Source document:
++++++++++++++++++++

ImageFlex 2.0 speeds development of autonomous vehicles
Abaco Systems has announced Release 2.0 of its ImageFlex image processing and visualisation toolkit at this week’s GPU Technology Conference (GTC).
ImageFlex leverages the power of GPU technology to provide an easy-to-use application processor interface (API) framework to speed and simplify the development, optimisation and maintenance of advanced artificial intelligence (AI) applications, says Abaco Systems, especially those targeted at autonomous vehicles.
ImageFlex enables developers of image/video processing and visualisation applications on graphic processor units (GPUs) to be more productive by hiding the complexity of the underlying software layers, while maintaining high performance, explains Abaco Systems. By providing an OpenGL abstraction layer (no OpenGL experience is required) it can reduce the number of lines of code required by a factor of five. According to Abaco, this radically reduces the effort and time needed to create, test and maintain the application. This means faster time-to-market as well as lower development cost, adds Abaco Systems.
New features for ImageFlex Release 2.0 include tools and reference examples enabling AI-based applications to be deployed on Abaco’s Nvidia-based GPU products. There is also the provision of a reference target tracking example – a core building block for tracking applications and high quality, GPU-optimised image stabilisation.
ImageFlex is complementary to Abaco’s Nvidia GPU-based GVC1000 and GVC2000 hardware platforms, which use the Nvidia Jetson supercomputer on a module for AI computing at the edge. Degraded Visual Environment (DVE), 360° situational awareness, helmet mount sight processing, target identification and tracking and other EO/IR processing applications can therefore be developed. It is portable across a range of graphics processing architectures and operating systems, and is potentially safety certifiable, adds Abaco Systems.
The ImageFlex API provides for a range of image processing operations from simple image transformations through to more complex lens distortion correction and image morphing. It includes optimised, high quality image fusion, stabilistion, tracking and distortion correction algorithms, as well as a comprehensive set of reference application examples that provide core software building blocks. ImageFlex also provides tools and reference examples demonstrating how to integrate with sensors and deploy AI-based applications such as object detection and recognition.
ImageFlex provides an image fusion function that can fuse image data from multiple sources of different resolutions. The algorithm adaptively adjusts to pull through the regions of highest contrast in each source to a produce a fused result, enabling an observer or processing stage to act on the combined information of the sources.

++++++++++++++++++++

Material provided:
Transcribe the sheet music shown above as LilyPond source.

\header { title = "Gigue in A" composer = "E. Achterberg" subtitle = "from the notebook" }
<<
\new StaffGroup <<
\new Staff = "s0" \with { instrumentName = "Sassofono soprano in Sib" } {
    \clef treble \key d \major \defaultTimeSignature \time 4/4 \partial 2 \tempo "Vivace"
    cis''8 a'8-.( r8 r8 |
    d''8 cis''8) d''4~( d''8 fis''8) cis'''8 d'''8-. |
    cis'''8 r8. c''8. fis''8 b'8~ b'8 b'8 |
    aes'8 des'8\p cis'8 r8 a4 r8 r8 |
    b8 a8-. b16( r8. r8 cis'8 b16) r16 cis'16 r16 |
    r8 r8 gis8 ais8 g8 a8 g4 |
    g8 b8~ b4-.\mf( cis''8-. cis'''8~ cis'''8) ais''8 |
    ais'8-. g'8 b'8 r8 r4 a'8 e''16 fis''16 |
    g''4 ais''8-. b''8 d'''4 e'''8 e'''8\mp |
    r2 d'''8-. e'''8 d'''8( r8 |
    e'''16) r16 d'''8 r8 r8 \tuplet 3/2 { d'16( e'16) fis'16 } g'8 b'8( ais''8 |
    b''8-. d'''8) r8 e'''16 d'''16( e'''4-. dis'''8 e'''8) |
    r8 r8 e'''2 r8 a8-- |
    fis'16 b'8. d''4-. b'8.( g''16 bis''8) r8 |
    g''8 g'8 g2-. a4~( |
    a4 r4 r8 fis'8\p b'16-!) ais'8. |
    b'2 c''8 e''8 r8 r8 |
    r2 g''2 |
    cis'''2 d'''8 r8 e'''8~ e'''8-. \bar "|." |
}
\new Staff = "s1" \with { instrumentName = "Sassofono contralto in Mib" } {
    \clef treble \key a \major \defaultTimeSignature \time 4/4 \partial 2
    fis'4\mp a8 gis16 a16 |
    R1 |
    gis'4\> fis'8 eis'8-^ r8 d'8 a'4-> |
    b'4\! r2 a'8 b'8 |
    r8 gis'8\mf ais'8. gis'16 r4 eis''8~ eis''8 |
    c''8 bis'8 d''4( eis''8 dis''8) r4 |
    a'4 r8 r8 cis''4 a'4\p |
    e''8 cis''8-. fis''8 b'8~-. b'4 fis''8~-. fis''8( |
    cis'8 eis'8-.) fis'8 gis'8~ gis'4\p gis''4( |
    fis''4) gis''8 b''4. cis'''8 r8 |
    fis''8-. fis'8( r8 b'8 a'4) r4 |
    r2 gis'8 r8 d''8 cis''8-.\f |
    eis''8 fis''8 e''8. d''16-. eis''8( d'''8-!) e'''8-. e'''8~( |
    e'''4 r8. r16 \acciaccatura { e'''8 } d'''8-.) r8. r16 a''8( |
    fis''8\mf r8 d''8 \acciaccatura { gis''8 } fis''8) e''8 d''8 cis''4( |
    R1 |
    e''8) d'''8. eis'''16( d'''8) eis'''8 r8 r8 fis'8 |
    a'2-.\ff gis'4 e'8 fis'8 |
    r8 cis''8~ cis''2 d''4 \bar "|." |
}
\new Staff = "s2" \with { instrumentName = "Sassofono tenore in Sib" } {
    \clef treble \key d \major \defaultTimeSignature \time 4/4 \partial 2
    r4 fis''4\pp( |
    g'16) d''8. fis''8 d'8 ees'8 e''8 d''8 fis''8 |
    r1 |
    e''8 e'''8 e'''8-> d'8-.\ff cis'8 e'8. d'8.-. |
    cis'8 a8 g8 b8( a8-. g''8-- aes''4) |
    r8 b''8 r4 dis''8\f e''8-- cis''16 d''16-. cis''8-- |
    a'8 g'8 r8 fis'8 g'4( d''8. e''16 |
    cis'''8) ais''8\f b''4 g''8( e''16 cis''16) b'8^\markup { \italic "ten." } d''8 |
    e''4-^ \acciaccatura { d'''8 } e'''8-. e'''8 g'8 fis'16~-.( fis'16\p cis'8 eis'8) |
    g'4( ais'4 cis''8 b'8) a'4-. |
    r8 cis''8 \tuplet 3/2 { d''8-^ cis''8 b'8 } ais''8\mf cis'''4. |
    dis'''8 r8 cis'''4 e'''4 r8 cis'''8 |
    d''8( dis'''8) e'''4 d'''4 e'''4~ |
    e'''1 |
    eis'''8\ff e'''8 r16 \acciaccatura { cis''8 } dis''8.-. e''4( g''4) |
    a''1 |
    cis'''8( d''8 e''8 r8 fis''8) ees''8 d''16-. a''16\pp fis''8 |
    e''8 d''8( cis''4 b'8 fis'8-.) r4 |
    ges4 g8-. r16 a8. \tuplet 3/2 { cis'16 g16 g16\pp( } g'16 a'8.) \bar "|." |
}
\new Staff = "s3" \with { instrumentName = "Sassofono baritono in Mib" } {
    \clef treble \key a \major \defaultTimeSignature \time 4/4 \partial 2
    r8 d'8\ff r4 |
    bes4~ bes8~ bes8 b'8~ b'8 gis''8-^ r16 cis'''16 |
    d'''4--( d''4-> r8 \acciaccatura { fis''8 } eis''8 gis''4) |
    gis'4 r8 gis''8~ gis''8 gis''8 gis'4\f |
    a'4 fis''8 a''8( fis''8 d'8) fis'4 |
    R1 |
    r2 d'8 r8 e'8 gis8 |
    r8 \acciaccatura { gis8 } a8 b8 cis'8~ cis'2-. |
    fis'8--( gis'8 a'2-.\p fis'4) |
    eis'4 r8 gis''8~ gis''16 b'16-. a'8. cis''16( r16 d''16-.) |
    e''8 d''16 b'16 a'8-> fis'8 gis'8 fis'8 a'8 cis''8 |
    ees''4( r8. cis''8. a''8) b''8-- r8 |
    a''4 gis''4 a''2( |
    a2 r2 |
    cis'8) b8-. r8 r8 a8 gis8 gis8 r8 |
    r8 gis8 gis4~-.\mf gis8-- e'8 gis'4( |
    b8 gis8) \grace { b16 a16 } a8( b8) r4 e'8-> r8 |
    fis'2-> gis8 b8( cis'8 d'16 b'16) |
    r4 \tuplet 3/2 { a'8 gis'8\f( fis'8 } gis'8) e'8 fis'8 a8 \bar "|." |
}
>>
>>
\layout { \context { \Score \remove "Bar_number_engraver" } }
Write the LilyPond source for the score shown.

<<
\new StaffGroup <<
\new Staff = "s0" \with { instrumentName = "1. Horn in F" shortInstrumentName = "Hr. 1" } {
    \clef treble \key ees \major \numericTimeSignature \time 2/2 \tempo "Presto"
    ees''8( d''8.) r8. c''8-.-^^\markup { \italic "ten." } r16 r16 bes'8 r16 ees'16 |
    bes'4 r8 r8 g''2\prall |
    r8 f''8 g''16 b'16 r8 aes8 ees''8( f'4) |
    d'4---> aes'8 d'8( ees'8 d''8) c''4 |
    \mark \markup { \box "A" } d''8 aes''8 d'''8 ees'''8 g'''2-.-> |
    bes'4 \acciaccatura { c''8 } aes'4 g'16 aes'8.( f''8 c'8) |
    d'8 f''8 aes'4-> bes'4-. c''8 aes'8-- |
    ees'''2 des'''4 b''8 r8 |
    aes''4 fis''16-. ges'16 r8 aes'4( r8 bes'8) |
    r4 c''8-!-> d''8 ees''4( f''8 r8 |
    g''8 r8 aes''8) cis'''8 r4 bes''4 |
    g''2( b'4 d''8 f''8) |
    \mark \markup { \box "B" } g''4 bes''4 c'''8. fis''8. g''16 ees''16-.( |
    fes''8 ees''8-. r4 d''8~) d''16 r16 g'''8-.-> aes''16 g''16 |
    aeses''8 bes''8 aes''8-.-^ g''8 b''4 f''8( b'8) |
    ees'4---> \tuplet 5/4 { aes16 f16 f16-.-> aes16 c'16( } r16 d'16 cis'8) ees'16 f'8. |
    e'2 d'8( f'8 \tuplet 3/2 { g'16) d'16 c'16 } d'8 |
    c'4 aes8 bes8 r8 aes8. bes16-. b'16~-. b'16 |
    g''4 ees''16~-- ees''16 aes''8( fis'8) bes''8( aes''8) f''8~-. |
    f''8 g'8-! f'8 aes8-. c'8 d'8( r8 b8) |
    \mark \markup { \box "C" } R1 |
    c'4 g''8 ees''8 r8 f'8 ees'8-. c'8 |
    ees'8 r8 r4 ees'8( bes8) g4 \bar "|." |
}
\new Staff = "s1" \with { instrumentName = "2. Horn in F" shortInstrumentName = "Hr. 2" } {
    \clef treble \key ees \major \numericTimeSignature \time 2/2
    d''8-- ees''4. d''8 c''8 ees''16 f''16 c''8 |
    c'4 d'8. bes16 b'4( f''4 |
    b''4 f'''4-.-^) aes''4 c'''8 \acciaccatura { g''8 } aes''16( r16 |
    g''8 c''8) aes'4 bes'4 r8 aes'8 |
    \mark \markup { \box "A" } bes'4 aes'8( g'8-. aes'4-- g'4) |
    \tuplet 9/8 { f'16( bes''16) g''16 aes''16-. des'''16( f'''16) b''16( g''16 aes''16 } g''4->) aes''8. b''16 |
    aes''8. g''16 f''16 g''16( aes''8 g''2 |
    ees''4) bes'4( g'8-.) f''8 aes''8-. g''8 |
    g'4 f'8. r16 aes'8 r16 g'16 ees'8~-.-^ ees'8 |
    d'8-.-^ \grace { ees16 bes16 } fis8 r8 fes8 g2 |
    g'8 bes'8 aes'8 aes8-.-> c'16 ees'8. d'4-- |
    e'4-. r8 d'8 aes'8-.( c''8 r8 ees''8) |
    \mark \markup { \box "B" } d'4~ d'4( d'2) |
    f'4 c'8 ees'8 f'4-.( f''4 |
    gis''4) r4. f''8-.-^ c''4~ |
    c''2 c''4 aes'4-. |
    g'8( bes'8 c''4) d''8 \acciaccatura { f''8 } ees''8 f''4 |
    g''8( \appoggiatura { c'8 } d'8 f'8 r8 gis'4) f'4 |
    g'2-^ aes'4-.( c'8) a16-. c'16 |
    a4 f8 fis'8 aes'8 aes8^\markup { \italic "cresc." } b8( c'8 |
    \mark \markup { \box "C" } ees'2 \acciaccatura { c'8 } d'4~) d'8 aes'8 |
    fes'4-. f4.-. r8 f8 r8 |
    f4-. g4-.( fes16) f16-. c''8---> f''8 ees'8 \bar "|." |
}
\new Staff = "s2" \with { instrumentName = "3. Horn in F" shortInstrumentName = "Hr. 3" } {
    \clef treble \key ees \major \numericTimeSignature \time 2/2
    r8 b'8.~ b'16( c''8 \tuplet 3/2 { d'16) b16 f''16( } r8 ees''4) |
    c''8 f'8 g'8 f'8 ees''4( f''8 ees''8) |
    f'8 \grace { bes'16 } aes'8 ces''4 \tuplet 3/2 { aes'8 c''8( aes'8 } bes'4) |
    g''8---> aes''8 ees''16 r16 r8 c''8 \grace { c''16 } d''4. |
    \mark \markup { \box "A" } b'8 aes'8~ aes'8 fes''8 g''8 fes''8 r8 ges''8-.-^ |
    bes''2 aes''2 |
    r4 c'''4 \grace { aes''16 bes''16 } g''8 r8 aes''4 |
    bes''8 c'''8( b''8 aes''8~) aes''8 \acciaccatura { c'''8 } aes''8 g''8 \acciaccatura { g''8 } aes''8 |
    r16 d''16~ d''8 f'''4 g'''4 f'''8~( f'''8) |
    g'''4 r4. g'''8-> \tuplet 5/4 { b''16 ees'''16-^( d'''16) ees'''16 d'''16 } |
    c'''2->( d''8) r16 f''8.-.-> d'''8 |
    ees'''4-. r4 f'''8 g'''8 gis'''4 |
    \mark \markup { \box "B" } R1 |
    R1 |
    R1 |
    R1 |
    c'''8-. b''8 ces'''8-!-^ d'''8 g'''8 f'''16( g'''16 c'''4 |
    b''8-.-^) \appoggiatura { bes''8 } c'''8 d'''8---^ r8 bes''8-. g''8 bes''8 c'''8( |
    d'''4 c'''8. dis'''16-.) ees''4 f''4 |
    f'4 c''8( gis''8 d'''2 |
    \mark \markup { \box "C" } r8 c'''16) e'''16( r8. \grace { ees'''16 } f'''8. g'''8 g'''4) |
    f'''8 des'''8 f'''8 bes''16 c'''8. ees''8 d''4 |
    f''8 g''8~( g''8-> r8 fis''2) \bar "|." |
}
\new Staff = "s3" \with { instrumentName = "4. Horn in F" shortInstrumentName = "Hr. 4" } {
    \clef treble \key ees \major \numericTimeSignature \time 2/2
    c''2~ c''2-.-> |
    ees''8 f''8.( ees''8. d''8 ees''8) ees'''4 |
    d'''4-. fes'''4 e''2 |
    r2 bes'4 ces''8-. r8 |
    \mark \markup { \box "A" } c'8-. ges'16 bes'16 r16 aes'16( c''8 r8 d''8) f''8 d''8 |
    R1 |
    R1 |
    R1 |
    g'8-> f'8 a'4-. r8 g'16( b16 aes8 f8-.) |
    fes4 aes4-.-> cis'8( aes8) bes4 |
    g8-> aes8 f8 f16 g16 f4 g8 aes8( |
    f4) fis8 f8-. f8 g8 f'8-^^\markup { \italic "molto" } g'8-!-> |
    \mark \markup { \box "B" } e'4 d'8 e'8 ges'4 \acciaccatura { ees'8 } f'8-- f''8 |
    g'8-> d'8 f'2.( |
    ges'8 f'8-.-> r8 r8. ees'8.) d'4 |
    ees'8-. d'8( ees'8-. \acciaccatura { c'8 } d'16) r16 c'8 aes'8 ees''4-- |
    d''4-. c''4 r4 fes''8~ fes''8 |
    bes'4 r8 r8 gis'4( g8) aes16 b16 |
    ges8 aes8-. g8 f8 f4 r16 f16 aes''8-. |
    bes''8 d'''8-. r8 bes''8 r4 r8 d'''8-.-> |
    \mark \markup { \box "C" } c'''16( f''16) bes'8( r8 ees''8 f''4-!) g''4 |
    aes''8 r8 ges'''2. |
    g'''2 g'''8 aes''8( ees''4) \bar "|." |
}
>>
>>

++++++++++++++++++++

Task brief: Reproduce everything in the ImageFlex article from "New features for" down to "GPU-optimised image stabilisation.", switching "Release 2.0" to "Release 2.1".

Answer for this exercise:
New features for ImageFlex Release 2.1 include tools and reference examples enabling AI-based applications to be deployed on Abaco’s Nvidia-based GPU products. There is also the provision of a reference target tracking example – a core building block for tracking applications and high quality, GPU-optimised image stabilisation.